Using genomic data, the researchers calculated the percentage of shared genetic ancestry between individual birds and incorporated this information in the network analyses. It turned out that social associations were structured randomly with respect to genetic ancestry in all networks. They concluded that these random patterns of assortment “provide further evidence that behavioral reproductive isolation is likely weak within the hybrid zone.”

However, the genetic data uncovered some hidden patterns in the social network. The genetic parentage analyses revealed offspring from three pairs that were not strongly connected within the networks. These offspring might be the outcome of extra-pair copulations that can happen quickly (and are thus not picked up by the radio tags). Such extra-pair copulations can affect the direction of gene flow between hybridizing species. Whether this is the case in Gambel’s and California Quail remains to be investigated.
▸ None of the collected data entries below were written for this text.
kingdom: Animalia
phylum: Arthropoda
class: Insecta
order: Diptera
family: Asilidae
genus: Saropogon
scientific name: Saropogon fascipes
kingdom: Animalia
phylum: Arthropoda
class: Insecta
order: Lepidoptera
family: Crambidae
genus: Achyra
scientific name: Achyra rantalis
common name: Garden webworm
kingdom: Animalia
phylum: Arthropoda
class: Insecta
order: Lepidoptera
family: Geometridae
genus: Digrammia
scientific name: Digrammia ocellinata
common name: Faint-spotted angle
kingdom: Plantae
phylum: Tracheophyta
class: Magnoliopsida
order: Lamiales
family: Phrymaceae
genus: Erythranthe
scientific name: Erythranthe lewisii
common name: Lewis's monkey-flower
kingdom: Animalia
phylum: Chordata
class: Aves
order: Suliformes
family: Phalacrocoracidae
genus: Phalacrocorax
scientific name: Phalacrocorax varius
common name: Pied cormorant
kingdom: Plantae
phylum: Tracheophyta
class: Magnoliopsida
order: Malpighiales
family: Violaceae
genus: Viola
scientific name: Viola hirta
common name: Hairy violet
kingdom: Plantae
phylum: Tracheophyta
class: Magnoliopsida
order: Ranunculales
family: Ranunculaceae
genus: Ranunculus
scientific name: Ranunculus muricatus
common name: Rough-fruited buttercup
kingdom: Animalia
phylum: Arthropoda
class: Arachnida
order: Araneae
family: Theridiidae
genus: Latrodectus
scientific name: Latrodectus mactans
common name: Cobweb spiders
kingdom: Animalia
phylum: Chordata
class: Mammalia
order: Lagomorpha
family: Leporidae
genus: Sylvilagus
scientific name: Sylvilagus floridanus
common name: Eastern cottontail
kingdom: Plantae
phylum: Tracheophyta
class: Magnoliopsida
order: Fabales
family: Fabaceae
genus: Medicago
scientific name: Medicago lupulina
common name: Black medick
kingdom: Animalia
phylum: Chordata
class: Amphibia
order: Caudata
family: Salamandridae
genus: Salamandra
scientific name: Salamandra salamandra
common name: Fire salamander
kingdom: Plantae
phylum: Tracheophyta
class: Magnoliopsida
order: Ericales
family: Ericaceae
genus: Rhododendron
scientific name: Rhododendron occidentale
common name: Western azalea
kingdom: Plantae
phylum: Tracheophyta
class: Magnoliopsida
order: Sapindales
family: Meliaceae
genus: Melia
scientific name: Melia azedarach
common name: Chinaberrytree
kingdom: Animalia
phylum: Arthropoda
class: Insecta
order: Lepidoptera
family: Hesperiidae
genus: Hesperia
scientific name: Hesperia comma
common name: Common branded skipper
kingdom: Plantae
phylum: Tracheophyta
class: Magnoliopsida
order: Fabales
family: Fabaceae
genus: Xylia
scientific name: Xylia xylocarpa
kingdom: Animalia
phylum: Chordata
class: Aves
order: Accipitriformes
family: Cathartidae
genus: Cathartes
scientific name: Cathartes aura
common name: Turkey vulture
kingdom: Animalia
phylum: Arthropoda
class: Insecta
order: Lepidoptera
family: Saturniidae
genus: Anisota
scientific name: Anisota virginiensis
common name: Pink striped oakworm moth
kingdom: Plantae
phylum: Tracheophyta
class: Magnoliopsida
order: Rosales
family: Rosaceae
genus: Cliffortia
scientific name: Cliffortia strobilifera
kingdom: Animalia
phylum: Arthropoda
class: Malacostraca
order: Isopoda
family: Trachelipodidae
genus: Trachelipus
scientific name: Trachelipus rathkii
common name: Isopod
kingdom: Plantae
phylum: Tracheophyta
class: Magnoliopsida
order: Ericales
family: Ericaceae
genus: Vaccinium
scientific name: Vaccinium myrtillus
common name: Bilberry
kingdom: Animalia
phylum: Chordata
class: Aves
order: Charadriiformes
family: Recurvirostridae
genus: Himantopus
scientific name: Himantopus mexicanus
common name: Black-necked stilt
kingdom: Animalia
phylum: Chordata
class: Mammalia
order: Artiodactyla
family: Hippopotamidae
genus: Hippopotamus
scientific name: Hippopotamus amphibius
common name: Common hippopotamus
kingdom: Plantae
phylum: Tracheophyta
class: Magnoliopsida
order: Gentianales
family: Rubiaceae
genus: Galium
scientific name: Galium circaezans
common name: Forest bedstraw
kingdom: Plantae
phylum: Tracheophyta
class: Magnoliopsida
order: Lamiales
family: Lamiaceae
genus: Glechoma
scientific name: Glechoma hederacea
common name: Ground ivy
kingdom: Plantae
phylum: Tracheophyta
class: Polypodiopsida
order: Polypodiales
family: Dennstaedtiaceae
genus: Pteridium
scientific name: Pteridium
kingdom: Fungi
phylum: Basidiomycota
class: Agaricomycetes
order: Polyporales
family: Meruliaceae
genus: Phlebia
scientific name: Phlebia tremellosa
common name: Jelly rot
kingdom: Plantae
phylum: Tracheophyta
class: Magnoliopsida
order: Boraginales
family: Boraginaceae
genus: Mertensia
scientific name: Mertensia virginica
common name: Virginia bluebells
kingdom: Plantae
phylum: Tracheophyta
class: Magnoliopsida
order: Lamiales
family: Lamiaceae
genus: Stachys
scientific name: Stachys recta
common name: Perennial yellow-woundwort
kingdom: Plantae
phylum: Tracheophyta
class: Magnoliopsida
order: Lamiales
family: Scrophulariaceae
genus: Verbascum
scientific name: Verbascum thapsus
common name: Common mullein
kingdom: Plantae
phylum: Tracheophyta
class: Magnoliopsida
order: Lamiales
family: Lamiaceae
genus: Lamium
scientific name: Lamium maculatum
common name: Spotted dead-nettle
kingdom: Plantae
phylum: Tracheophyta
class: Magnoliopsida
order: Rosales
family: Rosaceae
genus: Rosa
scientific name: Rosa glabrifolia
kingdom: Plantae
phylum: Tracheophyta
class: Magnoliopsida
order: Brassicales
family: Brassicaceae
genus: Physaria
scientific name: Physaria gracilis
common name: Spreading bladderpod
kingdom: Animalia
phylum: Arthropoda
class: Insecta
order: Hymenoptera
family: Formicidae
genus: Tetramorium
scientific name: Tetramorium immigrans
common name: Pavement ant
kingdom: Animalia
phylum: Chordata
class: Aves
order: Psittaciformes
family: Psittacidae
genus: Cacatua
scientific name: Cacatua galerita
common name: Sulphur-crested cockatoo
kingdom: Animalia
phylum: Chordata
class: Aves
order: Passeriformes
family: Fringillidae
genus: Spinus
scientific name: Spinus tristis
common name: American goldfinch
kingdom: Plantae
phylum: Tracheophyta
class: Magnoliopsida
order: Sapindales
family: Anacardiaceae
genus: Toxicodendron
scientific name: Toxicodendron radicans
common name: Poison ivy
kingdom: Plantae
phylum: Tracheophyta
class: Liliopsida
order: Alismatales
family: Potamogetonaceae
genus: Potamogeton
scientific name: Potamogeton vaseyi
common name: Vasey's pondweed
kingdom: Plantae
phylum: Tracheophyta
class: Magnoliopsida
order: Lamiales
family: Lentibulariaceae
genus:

The researchers incorporated information about genetic ancestry (figures a and b) into the social network (figure c). From: Zonana et al. (2020) Journal of Animal Ecology.

Network Rewiring

In addition to the genetic analyses, the researchers also studied the change in network structure over time. The rewiring of a network can occurs in two main ways: (1) changes in relationships or (2) changes in members of the network. The first way occurs when individuals associate with different birds at different times during the year, while the second way concerns members leaving (e.g., through migration or death) or new members joining the network. With regard to the quails, the rewiring of the network primarily involved changes in relationships between different members. It seems that there is a core breeding population with relatively stable membership but highly dynamic patterns of association.

Most social networks are thus a snapshot in time and can change dramatically throughout the year. This insight has important consequences for the study of hybrid zones, where mating is often considered random. However, changing social interactions can affect mating opportunities and potentially the incidence of hybridization. These dynamics will obviously differ between different hybrid zones, but need to be taken into account. More social network studies in hybrid zones, please.

The social network in the hybrid zone between Gambel’s and California Quail changed over time. From: Zonana et al. (2020) Journal of Animal Ecology.


Zonana, D. M., Gee, J. M., Breed, M. D., & Doak, D. F. (2021). Dynamic shifts in social network structure and composition within a breeding hybrid population. Journal of Animal Ecology90(1), 197-211.

Featured image: A Gambel’s Quail (Callipepla gambelii) © Alan D. Wilson | NaturesPicsOnline

This paper has been added to the Galliformes page.